Гаврила вернулся после полудня, со странным человеком.
– Самоед, – сказал англичанам Гаврила, – Югэнг. Имя его Югэнг.
– Тийрве, – сказал самоед и протянул шкиперу двух копчёных гусей, которые он держал за шеи.
– Это он поздоровался, – словами и жестами объяснил Гаврила, – а это подарок вам.
Пирси отдарился традиционно: гребешком и зеркалом. Югэнг взял их в руки и растерянно посмотрел на Гаврилу.
– Да бери, – сказал Гаврила, – не обижай убогих.
Одет самоед в длинную рубашку из оленьей шкуры, тёртую-перетёртую, видно старую, уже тонкую. Подпоясана она тонким кожаным ремнём, на которым на цепочке в кожаных ножнах болтался нож. К рубашке пришиты капюшон и рукавицы. На ногах высокие, выше колен сапоги.
Пирси знаками спросил:
– Самоеды такие бедные, что ходят в старье?

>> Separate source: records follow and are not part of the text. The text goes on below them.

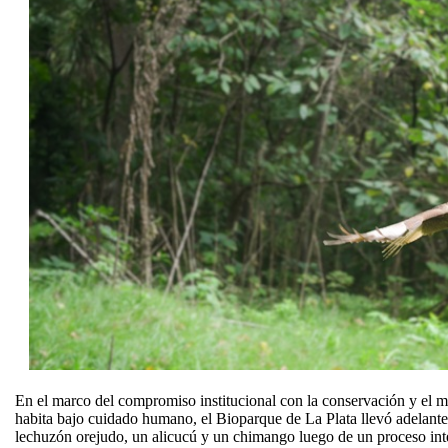
En el marco del compromiso institucional con la conservación y el m
habita bajo cuidado humano, el Bioparque de La Plata llevó adelante 
lechuzón orejudo, un alicucú y un chimango luego de un proceso inte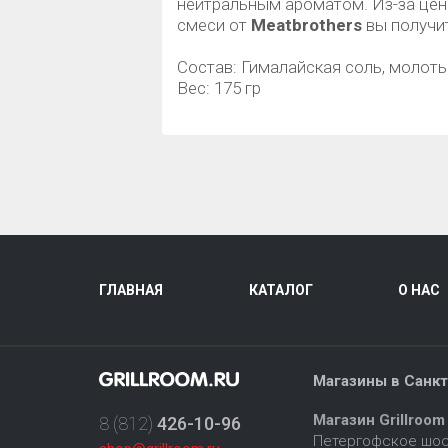
нейтральным ароматом. Из-за цен
смеси от
M
eat
brothers
вы получи
Состав: Гималайская соль, молоты
Вес: 175 гр
ГЛАВНАЯ
КАТАЛОГ
О НАС
Магазины в Санкт
Магазин Grillroom
8 (812)
426-10-96
Петергофское шосс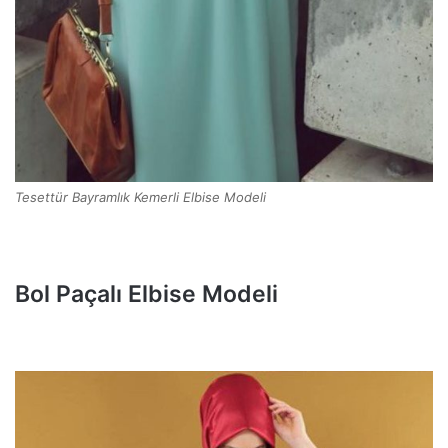
Tesettür Bayramlık Kemerli Elbise Modeli
Bol Paçalı Elbise Modeli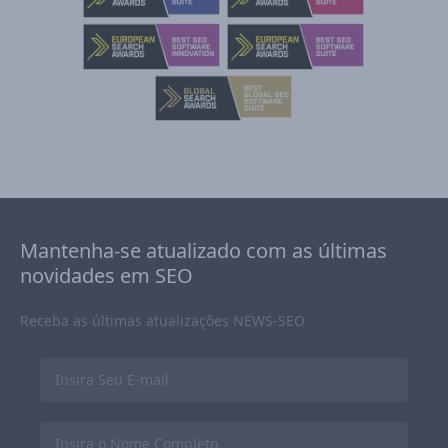
Mantenha-se atualizado com as últimas
novidades em SEO
Receba as últimas atualizações NEWS-SEO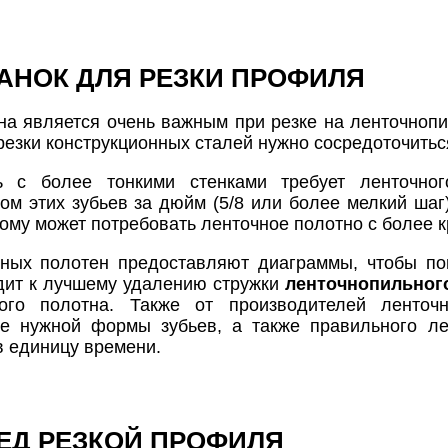
АНОК ДЛЯ РЕЗКИ ПРОФИЛЯ
а является очень важным при резке на ленточнопи
резки конструкционных сталей нужно сосредоточитьс
ь с более тонкими стенками требует ленточно
ом этих зубьев за дюйм (5/8 или более мелкий шаг
ому может потребовать ленточное полотно с более к
чных полотен предоставляют диаграммы, чтобы по
одит к лучшему удалению стружки
ленточнопильного
ного полотна. Также от производителей ленточ
е нужной формы зубьев, а также правильного лен
в единицу времени.
ЕД РЕЗКОЙ ПРОФИЛЯ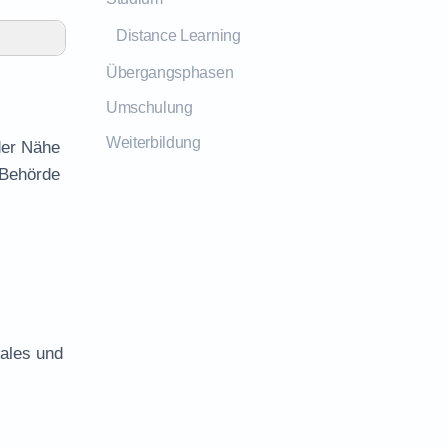
Distance Learning
Übergangsphasen
Umschulung
Weiterbildung
der Nähe
 Behörde
iales und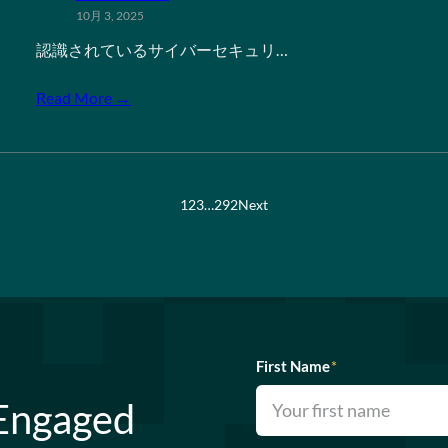
10月 3, 2025
認識されているサイバーセキュリ…
Read More →
1
2
3
…
292
Next
First Name
*
 Engaged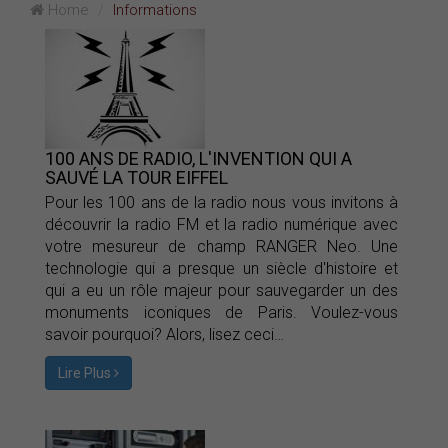
Home
Informations
100 ANS DE RADIO, L'INVENTION QUI A
SAUVÉ LA TOUR EIFFEL
Pour les 100 ans de la radio nous vous invitons à
découvrir la radio FM et la radio numérique avec
votre mesureur de champ RANGER Neo. Une
technologie qui a presque un siècle d'histoire et
qui a eu un rôle majeur pour sauvegarder un des
monuments iconiques de Paris. Voulez-vous
savoir pourquoi? Alors, lisez ceci…
Lire Plus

Гаврила долго не мог понять, о чём его спрашивают, потом сообразил и как мог объяснил жестами:
– Нет, не бедные. Сейчас лето, жарко. Старые вещи более тонкие, в них не так жарко. Зимой-то они всё новое одевают, да ещё и двойное. Эта рубашка у них называется малица.
На счёт жары англичане бы поспорили, но не стали, а стали расспрашивать о самоедах, их обычаях, о реке Обь. Югэнг и Гаврила старательно отвечали.
– Откуда самоеды знают: вытекает Обь из озера или нет? – сказал Гаврила. – Там, южнее устья, в лесу живут враги самоедов, самоеды с ними воюют. Не знаю уж и чего делят. Здешние самоеды мирные, а по Окской губе очень злые. Местность ту они называют Край Земли и чужаков к себе не пускают. Могут убит и съесть.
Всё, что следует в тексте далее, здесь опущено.